Der alte Gralshüter, der mit seinem grauen Bart und Haupthaar eine gewisse Ähnlichkeit mit Abbé Villard besaß, war bleich wie eine frisch gekalkte Wand.
»Der König hat seine Soldaten geschickt, um uns Templer verhaften zu lassen!«, stieß Antoine hervor. »Jeden von uns, ohne Ausnahme! Und nicht nur hier in Paris, sondern in ganz Frankreich und auch in allen anderen Ländern!«
»Unmöglich!«, rief Tarik. »Ihr müsst da etwas falsch verstanden haben!«
»Ich wünschte, es wäre so!«, gab Antoine zur Antwort. »Doch ich habe es mit eigenen Ohren gehört, als der königliche Rat und neue Siegelbewahrer, Wilhelm von Nogaret, soeben die Order des Königs im Angesicht unseres Großmeister Jacques von Molay verlesen hat!«
Sprachlos sah Tarik ihn an.
»Wir werden der Ketzerei, der Götzenanbetung und noch anderer entsetzlicher Verbrechen beschuldigt, die ich gar nicht auszusprechen wage! Papst und König wollen uns der Inquisition überantworten!«
»Wir und Ketzer und Götzenanbeter? Das ist doch einfach lächerlich!«
»Doch so lautet die Anschuldigung!«
»Aber das können wir nicht einfach tatenlos hinnehmen!«, rief Tarik empört. »Wir werden diesem König zeigen, was es heißt, sich mit dem Orden der Templer anzulegen und uns Rittern solche infamen Verbrechen anzuhängen!

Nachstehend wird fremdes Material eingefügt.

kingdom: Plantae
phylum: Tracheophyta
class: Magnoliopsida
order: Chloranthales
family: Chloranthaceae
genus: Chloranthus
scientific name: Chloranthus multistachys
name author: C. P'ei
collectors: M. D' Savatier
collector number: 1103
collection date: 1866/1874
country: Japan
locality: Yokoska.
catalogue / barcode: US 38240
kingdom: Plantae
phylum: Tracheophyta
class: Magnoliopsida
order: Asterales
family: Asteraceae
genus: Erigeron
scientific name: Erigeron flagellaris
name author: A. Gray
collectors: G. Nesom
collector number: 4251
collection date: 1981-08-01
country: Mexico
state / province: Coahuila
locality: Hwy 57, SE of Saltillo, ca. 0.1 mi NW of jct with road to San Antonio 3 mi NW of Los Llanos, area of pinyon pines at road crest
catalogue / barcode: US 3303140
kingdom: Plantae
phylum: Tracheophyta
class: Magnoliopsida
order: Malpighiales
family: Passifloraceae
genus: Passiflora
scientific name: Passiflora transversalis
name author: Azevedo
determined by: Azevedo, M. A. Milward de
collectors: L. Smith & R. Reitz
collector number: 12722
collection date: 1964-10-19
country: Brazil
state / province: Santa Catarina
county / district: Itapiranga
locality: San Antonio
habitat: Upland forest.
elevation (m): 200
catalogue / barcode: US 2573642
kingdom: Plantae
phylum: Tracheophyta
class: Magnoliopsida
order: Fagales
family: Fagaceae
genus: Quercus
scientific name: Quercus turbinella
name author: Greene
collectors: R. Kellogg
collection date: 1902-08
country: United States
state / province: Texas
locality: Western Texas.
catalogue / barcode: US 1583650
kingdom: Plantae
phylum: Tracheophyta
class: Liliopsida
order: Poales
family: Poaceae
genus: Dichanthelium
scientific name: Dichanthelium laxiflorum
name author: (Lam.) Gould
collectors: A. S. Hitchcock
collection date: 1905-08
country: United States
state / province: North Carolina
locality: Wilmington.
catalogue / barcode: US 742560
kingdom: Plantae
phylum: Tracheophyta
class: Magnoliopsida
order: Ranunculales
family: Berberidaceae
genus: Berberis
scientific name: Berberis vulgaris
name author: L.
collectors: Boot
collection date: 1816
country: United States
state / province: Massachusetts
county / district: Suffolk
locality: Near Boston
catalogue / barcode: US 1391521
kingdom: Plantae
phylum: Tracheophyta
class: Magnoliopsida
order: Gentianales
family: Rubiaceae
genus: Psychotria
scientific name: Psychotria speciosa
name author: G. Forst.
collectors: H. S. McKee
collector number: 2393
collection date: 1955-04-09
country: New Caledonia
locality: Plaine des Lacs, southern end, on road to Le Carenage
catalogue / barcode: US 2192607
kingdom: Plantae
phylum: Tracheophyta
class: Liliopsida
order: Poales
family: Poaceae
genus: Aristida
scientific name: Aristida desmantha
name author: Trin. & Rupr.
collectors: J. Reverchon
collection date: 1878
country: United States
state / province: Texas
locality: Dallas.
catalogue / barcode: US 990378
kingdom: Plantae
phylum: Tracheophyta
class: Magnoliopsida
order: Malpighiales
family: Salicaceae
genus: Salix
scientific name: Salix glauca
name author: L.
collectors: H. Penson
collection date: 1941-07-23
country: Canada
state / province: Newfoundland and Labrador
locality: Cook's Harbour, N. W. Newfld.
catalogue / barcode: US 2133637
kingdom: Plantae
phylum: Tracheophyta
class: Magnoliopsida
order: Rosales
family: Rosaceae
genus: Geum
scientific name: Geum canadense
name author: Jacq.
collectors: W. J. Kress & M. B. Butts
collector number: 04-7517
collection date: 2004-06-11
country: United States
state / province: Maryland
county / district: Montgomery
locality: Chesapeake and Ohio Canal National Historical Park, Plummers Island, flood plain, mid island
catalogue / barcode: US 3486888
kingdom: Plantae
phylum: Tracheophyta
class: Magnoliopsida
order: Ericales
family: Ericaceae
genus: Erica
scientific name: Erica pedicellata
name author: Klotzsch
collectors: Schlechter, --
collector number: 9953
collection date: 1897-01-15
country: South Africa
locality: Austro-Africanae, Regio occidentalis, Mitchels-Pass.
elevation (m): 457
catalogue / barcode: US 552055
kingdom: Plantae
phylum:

Warte, ich hole mein Schwert!« »Nein, das wirst du nicht tun, Tarik!«, widersprach Antoine und hielt ihn am Arm fest. »Unser Großmeister hat den unmissverständlichen Befehl erteilt, den Soldaten keinen Widerstand zu leisten und sich der Verhaftung nicht zu widersetzen. Was immer der König auch im Schilde führen mag, er wird damit nicht durchkommen. Denn jeder weiß, dass er nicht das Recht besitzt, über uns zu Gericht zu sitzen. Das vermag allein der Papst. Zudem wird sich schnell herausstellen, wie haltlos die Anschuldigungen sind, die man gegen uns vorbringt. Also beuge auch du dich dem Befehl des Großmeisters, der jetzt auch der meinige ist! Zudem wäre Widerstand völlig sinnlos, wimmelt es doch auf unserem Gelände längst nur so von Soldaten!« Dann senkte er die Stimme, bevor er fortfuhr: »Und was den Heiligen Gral betrifft, so brauchst du dir um ihn keine Sorgen zu machen. Er ist im schwarzen Ebenholzwürfel eingeschlossen und so gut verborgen, dass kein Ungeweihter ihn jemals finden wird, und wenn man noch so intensiv und ausdauernd nach ihm suchen sollte! So, und jetzt komm! Jacques von Molay hat befohlen, dass wir uns alle unten im großen Saal versammeln.«
»Aber mein Gralsschwert werde ich ihnen nicht aushändigen!«, zischte Tarik wild entschlossen. »Gebt mir wenigstens einen Augenblick, es zu verstecken!«
»Gut, aber beeil dich! Und vernichte auch alle Seiten deiner Übersetzung und den Koran! Alles ins Feuer! Schnell!«, raunte er ihm zu. »Das könnte dich jetzt den Kopf kosten!«
Wenige Augenblicke später kehrte Tarik wieder zu Antoine auf den Gang zurück. Wild brannte der Schmerz in ihm, dass er den Schweiß von einem halben Jahr Arbeit den Flammen hatte übergeben müssen. Mit Bitterkeit und Zorn reihte er sich mit Antoine in den Strom der anderen Ordensbrüder ein, die sich alle dem Befehl ihres Großmeisters beugten, nicht zu den Waffen zu greifen, sondern ihr Schicksal in die Hand des Papstes und Gottes zu legen. Aber ihren zornigen Gesichtern und so manch leisem Fluch war zu entnehmen, wie schwer es ihnen fiel, in dieser Situation Gehorsam zu leisten.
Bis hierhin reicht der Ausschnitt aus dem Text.